The pool connects via CHROME_WS_URLS instead of launching Chrome itself:

config = PoolConfig(
    chrome_ws_urls=["http://localhost:9222", "http://localhost:9223"],
    tabs_per_browser=4,
)

Separate user-data-dirs prevent SingletonLock conflicts between Chrome instances.

FAQs

How many tabs should I run per browser?

Start with 4. Each tab consumes ~100-200 MB of memory. More tabs mean more concurrency but higher memory usage. Monitor your system and adjust.

What happens when a tab crashes?

The pool detects the crashed tab on the next acquire attempt and replaces it with a fresh one. The acquire call may take slightly longer (cold start for the replacement tab), but subsequent acquires are instant again.

Should I use multiple browsers or multiple tabs?

Multiple tabs on one browser share a process and memory.
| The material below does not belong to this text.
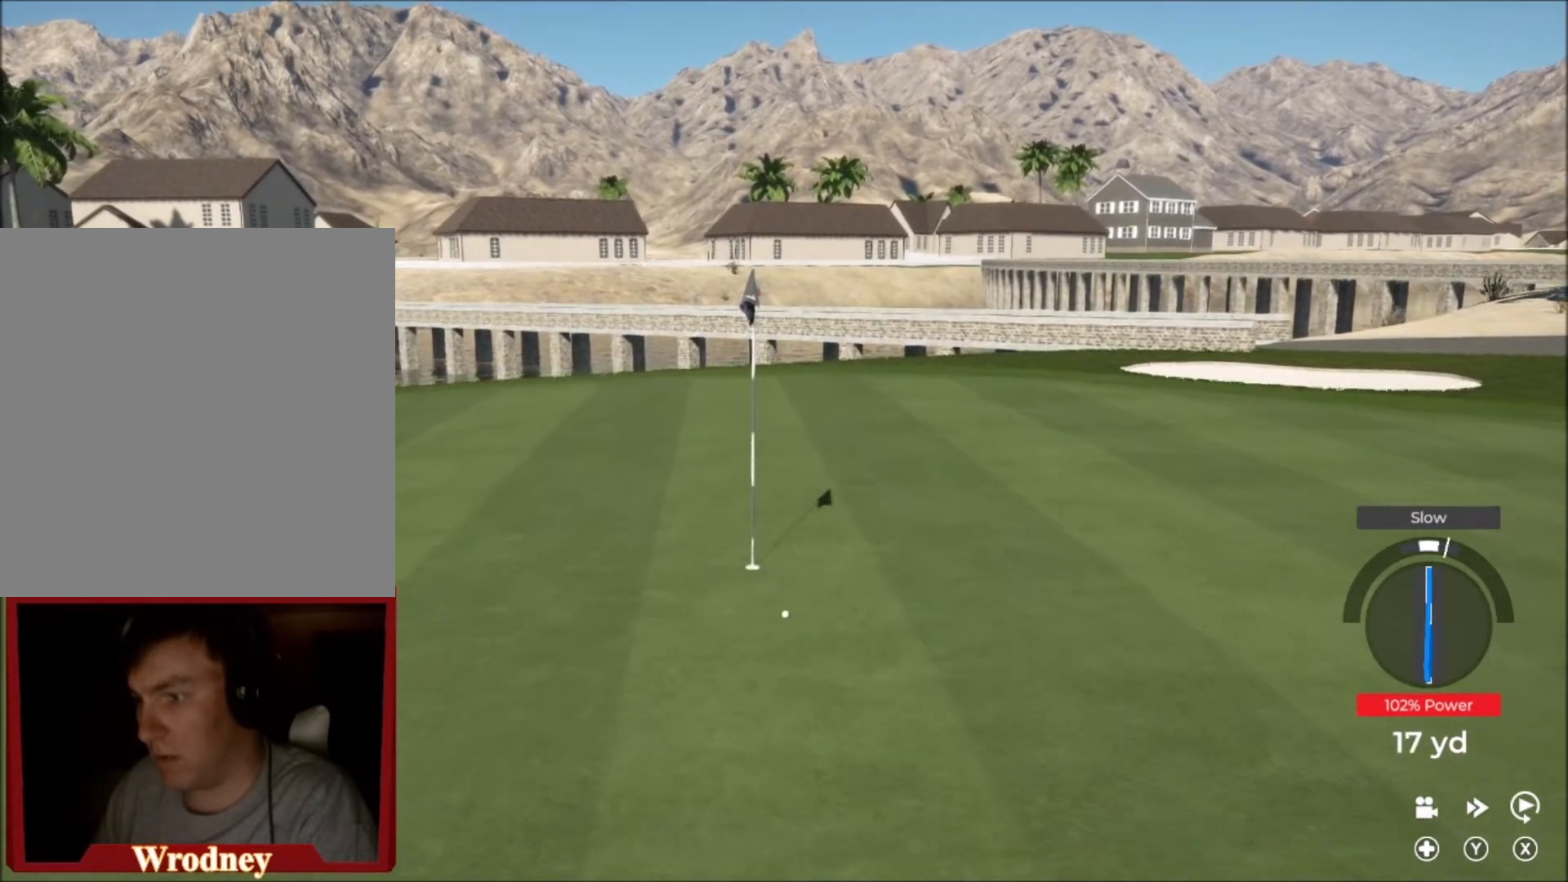
{"buttons": ["Y"], "left_stick": "center", "right_stick": "center", "events": [[133, "Y", "down"], [267, "L2", "up"], [334, "left_stick", "center"]]}
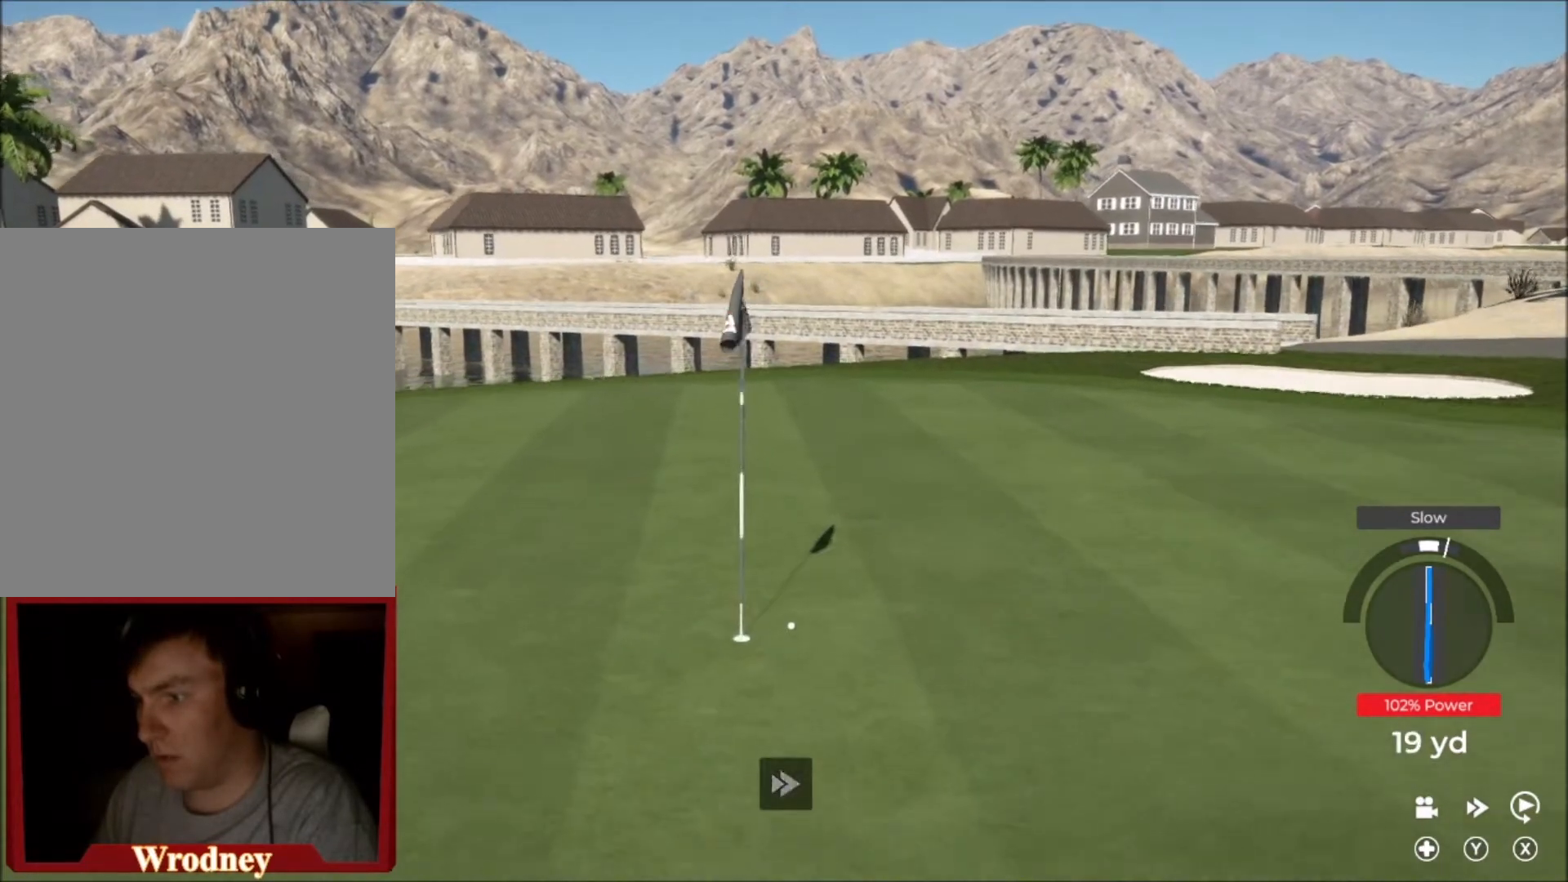
{"buttons": ["Y"], "left_stick": "center", "right_stick": "center", "events": []}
Multiple browsers are fully isolated. Use multiple browsers when you need process-level isolation (e.g., different proxy configs) or when a single Chrome process is hitting memory limits.

Why not close and reopen tabs instead of recycling?

Closing a CDP tab and opening a new one takes ~200-500ms. Navigating an existing tab to a new URL is nearly instant because the tab’s resources (V8 isolate, render process) are already allocated.